▸ TÂCHES À RÉALISER
(a) D'après le texte sur les Football Leaks, quel média a la main sur le dossier en France ?
(b) Dans le texte sur les Football Leaks, pourquoi la personne interrogée n'est-elle pas toujours satisfaite de l'exploitation des fuites en France ? Répondez en une à trois phrases.
(c) Poursuivez le texte sur les Football Leaks après sa dernière phrase.

▸ TEXTE CHOISI
==========

Quel regard portez-vous sur les Football Leaks, ces fuites de documents actuellement analysés par plusieurs médias européens?

La démarche est salutaire, même si, aujourd’hui, j’en suis à me demander d’où proviennent ces données, et à qui profite leur mise au jour. Mais elles constituent une base de travail fantastique pour comprendre ce qui se joue réellement aujourd’hui dans le football. Toutefois, je ne suis pas toujours heureux de la manière dont elles sont exploitées, notamment en France, où même s'il y a de bons articles, «Mediapart» - qui a la main sur le dossier - se concentre sur les aspects financiers alors qu'à mon sens, les implications sont beaucoup plus vastes. Pourquoi tout à coup des oligarques, des milliardaires voire des Etats se mettent-ils à investir dans des clubs de football? Comment le crime organisé s’infiltre-t-il dans les arcanes de ce sport? Les vrais scandales ne sont pas dans les clauses du contrat de Kylian Mbappé. Il faut comprendre qu’en filigrane des matchs, des choses beaucoup plus importantes se jouent aujourd’hui autour du football.

==========

▸ EXTRAITS DES DONNÉES
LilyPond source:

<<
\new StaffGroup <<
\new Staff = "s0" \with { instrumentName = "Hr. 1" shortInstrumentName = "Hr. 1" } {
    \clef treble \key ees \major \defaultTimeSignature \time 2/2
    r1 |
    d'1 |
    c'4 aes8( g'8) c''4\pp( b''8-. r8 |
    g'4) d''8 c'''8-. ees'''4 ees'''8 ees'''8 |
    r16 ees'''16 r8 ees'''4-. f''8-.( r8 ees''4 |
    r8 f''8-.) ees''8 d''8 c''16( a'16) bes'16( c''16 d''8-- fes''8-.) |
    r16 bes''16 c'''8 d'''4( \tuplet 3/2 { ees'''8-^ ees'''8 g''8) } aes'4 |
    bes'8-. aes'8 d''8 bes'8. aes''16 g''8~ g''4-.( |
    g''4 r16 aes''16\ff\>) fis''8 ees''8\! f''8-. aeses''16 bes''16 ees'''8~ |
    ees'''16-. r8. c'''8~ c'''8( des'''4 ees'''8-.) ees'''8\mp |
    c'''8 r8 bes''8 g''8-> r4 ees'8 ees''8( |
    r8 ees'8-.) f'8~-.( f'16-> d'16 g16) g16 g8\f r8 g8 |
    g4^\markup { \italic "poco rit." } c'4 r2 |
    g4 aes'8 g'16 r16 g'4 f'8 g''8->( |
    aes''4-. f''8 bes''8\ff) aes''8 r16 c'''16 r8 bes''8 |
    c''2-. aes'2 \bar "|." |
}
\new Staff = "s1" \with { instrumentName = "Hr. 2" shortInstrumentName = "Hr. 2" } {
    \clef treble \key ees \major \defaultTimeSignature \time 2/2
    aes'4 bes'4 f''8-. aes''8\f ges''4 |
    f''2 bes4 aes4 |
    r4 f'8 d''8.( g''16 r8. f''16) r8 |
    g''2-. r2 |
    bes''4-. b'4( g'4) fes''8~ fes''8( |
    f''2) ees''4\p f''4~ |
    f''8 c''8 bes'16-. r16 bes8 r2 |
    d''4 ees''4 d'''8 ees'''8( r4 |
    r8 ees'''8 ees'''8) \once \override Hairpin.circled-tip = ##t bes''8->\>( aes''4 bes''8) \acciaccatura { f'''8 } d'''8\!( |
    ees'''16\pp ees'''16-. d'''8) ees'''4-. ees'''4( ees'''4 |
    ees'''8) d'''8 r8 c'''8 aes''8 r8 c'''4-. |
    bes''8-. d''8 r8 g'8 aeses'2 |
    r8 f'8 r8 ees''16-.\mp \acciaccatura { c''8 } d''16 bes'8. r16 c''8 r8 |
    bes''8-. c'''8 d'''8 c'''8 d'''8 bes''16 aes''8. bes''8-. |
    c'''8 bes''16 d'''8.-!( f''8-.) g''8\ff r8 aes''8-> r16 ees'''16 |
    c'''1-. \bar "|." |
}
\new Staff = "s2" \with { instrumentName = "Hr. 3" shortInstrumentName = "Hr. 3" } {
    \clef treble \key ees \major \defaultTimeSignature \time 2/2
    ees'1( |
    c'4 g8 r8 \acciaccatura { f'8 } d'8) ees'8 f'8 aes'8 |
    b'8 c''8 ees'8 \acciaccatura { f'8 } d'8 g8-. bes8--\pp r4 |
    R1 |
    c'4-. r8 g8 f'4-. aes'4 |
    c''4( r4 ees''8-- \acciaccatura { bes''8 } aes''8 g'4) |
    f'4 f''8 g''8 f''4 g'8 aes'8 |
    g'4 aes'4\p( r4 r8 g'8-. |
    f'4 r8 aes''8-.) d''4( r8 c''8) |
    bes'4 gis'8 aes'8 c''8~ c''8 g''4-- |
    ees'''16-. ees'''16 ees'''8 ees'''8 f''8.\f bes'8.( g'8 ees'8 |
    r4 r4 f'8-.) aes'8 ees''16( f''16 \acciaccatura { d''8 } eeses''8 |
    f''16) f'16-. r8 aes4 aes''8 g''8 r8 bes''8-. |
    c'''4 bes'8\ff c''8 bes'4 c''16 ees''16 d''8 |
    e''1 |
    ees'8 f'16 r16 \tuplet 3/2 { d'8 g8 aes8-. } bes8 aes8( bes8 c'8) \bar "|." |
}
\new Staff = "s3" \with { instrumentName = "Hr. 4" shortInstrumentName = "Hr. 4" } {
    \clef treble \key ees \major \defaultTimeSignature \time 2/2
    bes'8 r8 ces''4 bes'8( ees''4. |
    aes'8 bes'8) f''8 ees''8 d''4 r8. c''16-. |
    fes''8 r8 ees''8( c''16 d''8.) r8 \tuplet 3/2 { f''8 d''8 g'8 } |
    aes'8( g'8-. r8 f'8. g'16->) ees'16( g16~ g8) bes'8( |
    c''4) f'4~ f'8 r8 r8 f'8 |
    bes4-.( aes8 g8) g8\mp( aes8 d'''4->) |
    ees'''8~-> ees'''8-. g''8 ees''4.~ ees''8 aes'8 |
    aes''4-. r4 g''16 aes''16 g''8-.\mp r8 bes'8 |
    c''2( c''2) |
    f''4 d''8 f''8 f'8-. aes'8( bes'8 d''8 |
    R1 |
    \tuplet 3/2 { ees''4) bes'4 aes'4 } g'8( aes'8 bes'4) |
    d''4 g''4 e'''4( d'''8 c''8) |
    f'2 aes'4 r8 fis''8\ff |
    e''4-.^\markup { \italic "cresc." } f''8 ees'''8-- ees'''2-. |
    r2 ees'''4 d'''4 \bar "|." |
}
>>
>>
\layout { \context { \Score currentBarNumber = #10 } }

==========

▸ LISTE DES RÉPONSES
(a) «Mediapart».

(b) «Mediapart», qui a la main sur le dossier, se concentre sur les aspects financiers. Pour elle, les implications sont pourtant beaucoup plus vastes.

(c)
En fil rouge de «La Mano Negra», il y a ce Pini Zahavi, agent de football israélien, dont le nom est beaucoup moins célèbre que ceux de Jorge Mendes ou Mino Raiola. Pourquoi lui?

D’abord, l’histoire de Mendes et celle de Raiola sont effectivement plus connues, mais elles sont aussi plus strictement liées au football, quand celle de Pini Zahavi déborde notamment dans la sphère politique. Il s’agit d’un véritable personnage de roman, dont la vie mériterait d’être portée à l’écran. Ce n’est pas un agent au sens classique du terme, il s’occupe en fait très peu de joueurs directement. Mais il contrôle des clubs, il conseille des présidents, il a l’oreille de la FIFA… Via ses sociétés, il détient des droits TV, organise des paris sportifs et accorde des prêts à des clubs! Il n’est pas le numéro 1 du game, il est le game. Il le contrôle de A à Z. Le plus impressionnant, c’est qu’il est arrivé là en toute diplomatie. Il a beaucoup d’amis et très peu d’ennemis, alors qu’il a trempé dans les histoires les plus louches.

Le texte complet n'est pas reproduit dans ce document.